> _EXERCISE TEXT_:
▬▬▬

All these years later, the winter I most remember is my first winter in Utqiagvik. This was back when the Arctic was really the Arctic. We had a huge amount of pack ice, below freezing temps with no warming until May and a community that closed in on itself in the darkness and had some pretty wonderful times. I learned about the Christmas games – actually beat one of the women in town in the finger pull. That’s when I found out I’d have to come back the next day and defend my title. Didn’t happen. They were waiting for me. My fingers have never been the same since. And the women proved that skinning a seal and butchering a whale creates stronger fingers than all the nursing procedures in the world.
I was sad the day I left Utqiagvik, sadder than the day I left NYC for the Arctic. I knew a part of my life that I found both precious and frustrating, wonderful and frightening, amazing and overwhelming was ending. Nothing I have done since then and nothing I did before then has ever equaled that adventure. I learned what a honeybucket was and how to use it without barfing. I learned how to pickle maktak, clean ptarmigan, make miqiaq and walk on ice while only falling every third step. I learned I loved the tundra, enjoyed the dark season and reveled in the icy cold. I learned about a traditional culture and its amazing strength and resilience and the lasting damage of a century of dominance by a foreign culture.
I had a wonderful life there and wouldn’t give up a second of it for anything – even the bad times because they were part of what shaped me also.
So to all the friends I left behind, I still miss you (no, Sam, not you) and wish I could come back and do it all over again.

▬▬▬

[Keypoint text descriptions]
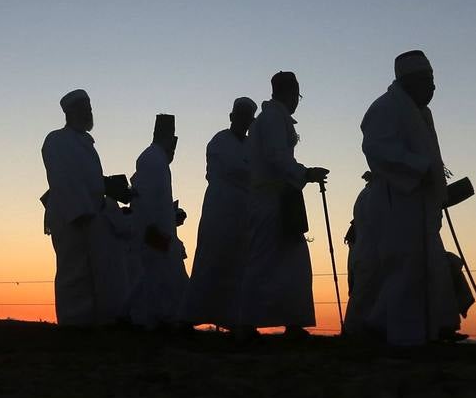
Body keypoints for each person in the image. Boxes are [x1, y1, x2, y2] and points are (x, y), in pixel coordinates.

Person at [357, 50, 460, 346]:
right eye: (428, 80)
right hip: (397, 200)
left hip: (420, 203)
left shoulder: (420, 113)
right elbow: (376, 149)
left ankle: (408, 331)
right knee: (403, 266)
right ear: (410, 80)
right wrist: (419, 168)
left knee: (422, 268)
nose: (433, 88)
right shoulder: (385, 107)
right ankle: (392, 331)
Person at [236, 72, 328, 338]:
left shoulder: (271, 119)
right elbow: (277, 157)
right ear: (291, 92)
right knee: (263, 258)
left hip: (280, 198)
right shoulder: (274, 119)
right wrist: (305, 173)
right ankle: (247, 322)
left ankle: (292, 320)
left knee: (292, 260)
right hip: (270, 200)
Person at [41, 89, 126, 327]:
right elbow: (64, 179)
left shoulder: (85, 142)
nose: (89, 113)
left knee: (92, 271)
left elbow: (90, 181)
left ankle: (91, 320)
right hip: (72, 215)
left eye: (90, 108)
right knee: (73, 270)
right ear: (71, 112)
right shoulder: (57, 140)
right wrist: (79, 212)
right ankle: (73, 322)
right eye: (85, 109)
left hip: (92, 215)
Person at [182, 97, 257, 329]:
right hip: (220, 208)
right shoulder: (219, 141)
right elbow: (234, 170)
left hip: (243, 212)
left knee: (240, 264)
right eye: (241, 116)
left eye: (248, 118)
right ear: (232, 117)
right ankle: (191, 316)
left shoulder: (252, 145)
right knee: (212, 259)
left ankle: (236, 319)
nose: (244, 122)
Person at [129, 114, 184, 329]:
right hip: (153, 229)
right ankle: (148, 319)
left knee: (159, 274)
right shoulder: (152, 159)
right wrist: (153, 228)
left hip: (159, 227)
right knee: (155, 273)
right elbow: (147, 198)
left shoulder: (155, 158)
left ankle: (154, 317)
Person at [342, 172, 383, 337]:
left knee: (363, 288)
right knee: (365, 288)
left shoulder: (368, 193)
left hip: (363, 247)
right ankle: (356, 329)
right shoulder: (374, 194)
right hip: (369, 248)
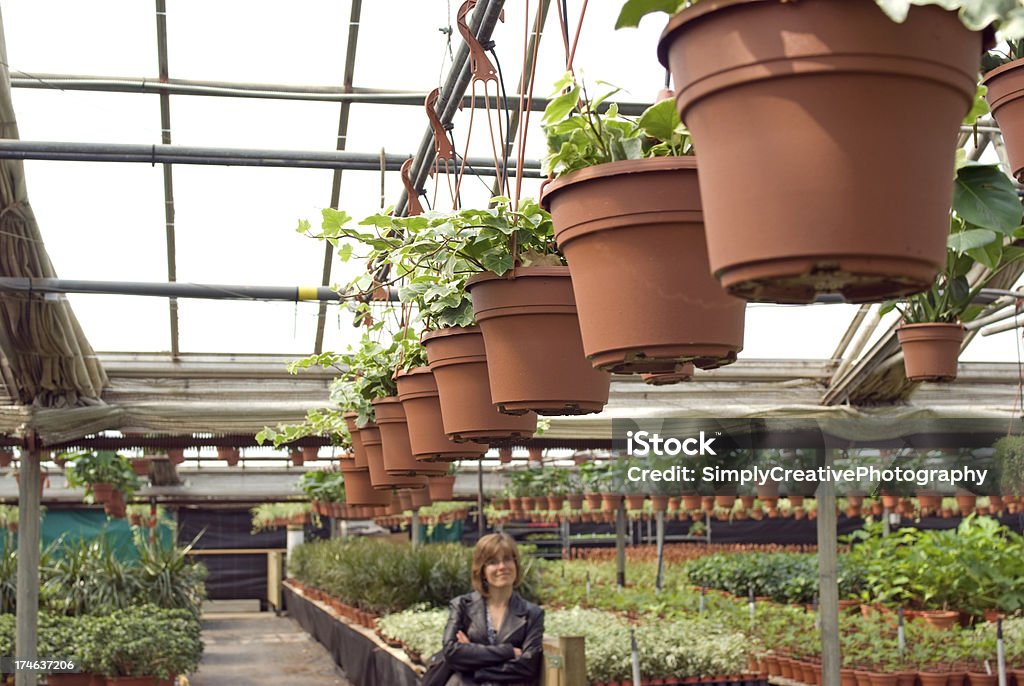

▬▬▬

> _TASK DESCRIPTION_:
In the Utqiagvik text, why would the writer not give up even the bad times spent there? Answer in one to three sentences.

> _ANSWER BOX_:
The writer would keep even the bad times because they were also part of what shaped the writer.